Co-counsel Tom Schultz continued, “We were honored to help Mr. Rojas and his family obtain justice in this case. He has worked hard his entire life and deserves to be fully compensated for the tremendous loss he has suffered.”
On December 5, 2017, Plaintiff Steeve Rojas was driving his motorcycle southbound on Coldwater Canyon toward the intersection of Coldwater Canyon and Ventura Boulevard where he intended to make a left turn. At the same time, Defendant Kevin Henderson, an on duty Hajoca Corporation employee, was at a complete stop in his company’s Dodge Ram utility truck on Valleyheart Drive, waiting for southbound traffic to clear so that he could make a left turn on to northbound Coldwater Canyon. As Mr. Rojas proceeded straight through the uncontrolled T-intersection of Valleyheart Drive and Coldwater Canyon, his motorcycle was struck by the Dodge Ram as Defendant Henderson attempted to make a left turn onto northbound Coldwater Canyon. Despite the impact of the collision, Mr. Rojas initially was able to maintain control of his motorcycle until he became overwhelmed with severe pain and was forced to lay his bike down on the pavement.

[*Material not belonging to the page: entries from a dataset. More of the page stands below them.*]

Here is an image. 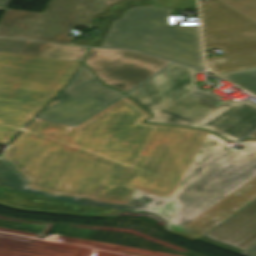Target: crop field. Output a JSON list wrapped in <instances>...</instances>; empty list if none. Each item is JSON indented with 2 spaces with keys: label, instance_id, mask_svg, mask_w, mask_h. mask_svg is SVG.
Segmentation results:
<instances>
[{
  "label": "crop field",
  "instance_id": "obj_1",
  "mask_svg": "<svg viewBox=\"0 0 256 256\" xmlns=\"http://www.w3.org/2000/svg\"><path fill=\"white\" fill-rule=\"evenodd\" d=\"M127 96L76 127L34 120L0 156V204L99 216L149 212L195 241L256 199V140L148 125Z\"/></svg>",
  "mask_w": 256,
  "mask_h": 256
},
{
  "label": "crop field",
  "instance_id": "obj_2",
  "mask_svg": "<svg viewBox=\"0 0 256 256\" xmlns=\"http://www.w3.org/2000/svg\"><path fill=\"white\" fill-rule=\"evenodd\" d=\"M198 70L173 63L128 96L154 116L146 122L208 129L238 141L256 128V107L246 111L210 89L195 85Z\"/></svg>",
  "mask_w": 256,
  "mask_h": 256
},
{
  "label": "crop field",
  "instance_id": "obj_3",
  "mask_svg": "<svg viewBox=\"0 0 256 256\" xmlns=\"http://www.w3.org/2000/svg\"><path fill=\"white\" fill-rule=\"evenodd\" d=\"M185 8H197L196 0H153L124 6L104 19L92 46L137 50L206 69L199 26L169 25L172 9Z\"/></svg>",
  "mask_w": 256,
  "mask_h": 256
},
{
  "label": "crop field",
  "instance_id": "obj_4",
  "mask_svg": "<svg viewBox=\"0 0 256 256\" xmlns=\"http://www.w3.org/2000/svg\"><path fill=\"white\" fill-rule=\"evenodd\" d=\"M78 64L0 53V143H7L64 87Z\"/></svg>",
  "mask_w": 256,
  "mask_h": 256
},
{
  "label": "crop field",
  "instance_id": "obj_5",
  "mask_svg": "<svg viewBox=\"0 0 256 256\" xmlns=\"http://www.w3.org/2000/svg\"><path fill=\"white\" fill-rule=\"evenodd\" d=\"M132 0H50L43 13L6 9L0 36L70 44L73 27L97 29L99 18Z\"/></svg>",
  "mask_w": 256,
  "mask_h": 256
},
{
  "label": "crop field",
  "instance_id": "obj_6",
  "mask_svg": "<svg viewBox=\"0 0 256 256\" xmlns=\"http://www.w3.org/2000/svg\"><path fill=\"white\" fill-rule=\"evenodd\" d=\"M123 96L101 84L81 64L67 87L37 117L76 125Z\"/></svg>",
  "mask_w": 256,
  "mask_h": 256
},
{
  "label": "crop field",
  "instance_id": "obj_7",
  "mask_svg": "<svg viewBox=\"0 0 256 256\" xmlns=\"http://www.w3.org/2000/svg\"><path fill=\"white\" fill-rule=\"evenodd\" d=\"M84 62L109 86L128 92L170 62L141 53L90 48Z\"/></svg>",
  "mask_w": 256,
  "mask_h": 256
},
{
  "label": "crop field",
  "instance_id": "obj_8",
  "mask_svg": "<svg viewBox=\"0 0 256 256\" xmlns=\"http://www.w3.org/2000/svg\"><path fill=\"white\" fill-rule=\"evenodd\" d=\"M204 49L220 47L224 55L205 58L217 73L256 67V24L203 34Z\"/></svg>",
  "mask_w": 256,
  "mask_h": 256
},
{
  "label": "crop field",
  "instance_id": "obj_9",
  "mask_svg": "<svg viewBox=\"0 0 256 256\" xmlns=\"http://www.w3.org/2000/svg\"><path fill=\"white\" fill-rule=\"evenodd\" d=\"M198 241L237 254L254 244L256 242V200Z\"/></svg>",
  "mask_w": 256,
  "mask_h": 256
},
{
  "label": "crop field",
  "instance_id": "obj_10",
  "mask_svg": "<svg viewBox=\"0 0 256 256\" xmlns=\"http://www.w3.org/2000/svg\"><path fill=\"white\" fill-rule=\"evenodd\" d=\"M87 48L0 38V52L81 61Z\"/></svg>",
  "mask_w": 256,
  "mask_h": 256
},
{
  "label": "crop field",
  "instance_id": "obj_11",
  "mask_svg": "<svg viewBox=\"0 0 256 256\" xmlns=\"http://www.w3.org/2000/svg\"><path fill=\"white\" fill-rule=\"evenodd\" d=\"M203 33L254 24L217 0L199 2Z\"/></svg>",
  "mask_w": 256,
  "mask_h": 256
},
{
  "label": "crop field",
  "instance_id": "obj_12",
  "mask_svg": "<svg viewBox=\"0 0 256 256\" xmlns=\"http://www.w3.org/2000/svg\"><path fill=\"white\" fill-rule=\"evenodd\" d=\"M220 76L256 95V68L220 74Z\"/></svg>",
  "mask_w": 256,
  "mask_h": 256
},
{
  "label": "crop field",
  "instance_id": "obj_13",
  "mask_svg": "<svg viewBox=\"0 0 256 256\" xmlns=\"http://www.w3.org/2000/svg\"><path fill=\"white\" fill-rule=\"evenodd\" d=\"M245 17L256 22V0H219Z\"/></svg>",
  "mask_w": 256,
  "mask_h": 256
},
{
  "label": "crop field",
  "instance_id": "obj_14",
  "mask_svg": "<svg viewBox=\"0 0 256 256\" xmlns=\"http://www.w3.org/2000/svg\"><path fill=\"white\" fill-rule=\"evenodd\" d=\"M240 255L244 256H256V243L242 252Z\"/></svg>",
  "mask_w": 256,
  "mask_h": 256
},
{
  "label": "crop field",
  "instance_id": "obj_15",
  "mask_svg": "<svg viewBox=\"0 0 256 256\" xmlns=\"http://www.w3.org/2000/svg\"><path fill=\"white\" fill-rule=\"evenodd\" d=\"M11 0H0V10L5 11Z\"/></svg>",
  "mask_w": 256,
  "mask_h": 256
},
{
  "label": "crop field",
  "instance_id": "obj_16",
  "mask_svg": "<svg viewBox=\"0 0 256 256\" xmlns=\"http://www.w3.org/2000/svg\"><path fill=\"white\" fill-rule=\"evenodd\" d=\"M73 44H78V45H86L89 46L90 41L87 40H81V39H76Z\"/></svg>",
  "mask_w": 256,
  "mask_h": 256
},
{
  "label": "crop field",
  "instance_id": "obj_17",
  "mask_svg": "<svg viewBox=\"0 0 256 256\" xmlns=\"http://www.w3.org/2000/svg\"><path fill=\"white\" fill-rule=\"evenodd\" d=\"M248 138H256V132L248 136Z\"/></svg>",
  "mask_w": 256,
  "mask_h": 256
}]
</instances>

Following the collision, Mr. Rojas was rushed by ambulance to Cedars-Sinai Medical Center with extensive, life-changing injuries, including an open talus metatarsal fracture dislocation with a crush injury to his lower right foot, a right foot open Chopart fracture dislocation, and a right foot open Lisfranc fracture dislocation. Although he underwent numerous surgeries in an effort to save his right lower limb, eight days following the motorcycle crash and after transfer to Huntington Hospital, Mr. Rojas underwent a below the knee amputation of his right leg.
In June 2018, Mr. Rojas was outfitted with a prosthesis and several months later attempted to return to work at the Peninsula Hotel where he had a job as a Houseman in the housekeeping department. However, shortly after returning to work, he developed an infection in his leg that required yet another surgery and hospitalization. He returned to work again three months later and had difficulty working with pain and disability. All the doctors testified he should not be in his manual labor job but had been doing so to support his wife and three minor children.
During trial, Defendants attempted to shift some of the blame for the collision to Mr. Rojas, claiming that his speed was a contributing factor. They also disputed his loss of future earnings claim because he had returned to work and disputed the nature and cost of his future medical care needs and his claim for household services.
Following the nine day bench trial, Judge Stephen Czuleger found that Defendants were 100% at fault for the collision and awarded Mr. Rojas $18,000,000 in general damages and $4,520,996 in economic damages. His wife was awarded $1,200,000 for loss of consortium.
In reading his decision, Judge Czuleger stated the following in respect to past non-economic damages: “Not to belabor the evidence, here plaintiff suffered a traumatic injury which was compounded by multiple surgeries, including a revision and an amputation. Soldiering through this was painful, long, and difficult. There was trauma not only to his body but to his mental state as well, a situation that continues to this very day and is compensable. The court will not split the baby as between the two requests but will — but rather will award an amount appropriate based upon the evidence. The court believes $6 million is appropriate for past non-economic damages.”
With respect to future non-economic damages, Judge Czuleger stated: “The plaintiff will experience many more years of pain and suffering and $12 million appears warranted here especially given the life expectancy and the increasing issues he will have to face in the coming year — years.”
In closing, Judge Czuleger addressed the court. “I want to thank both sides for your courtesies and your professionalism through the trial. And thank you for letting me do a trial. The last trial I did was in March of last year, so it was a pleasure to have you folks here.”
Defendants were represented by Paul Motz of Segal McCambridge Singer & Mahoney, LTD and Kara Pape and Mark Johnson of Tyson & Mendes.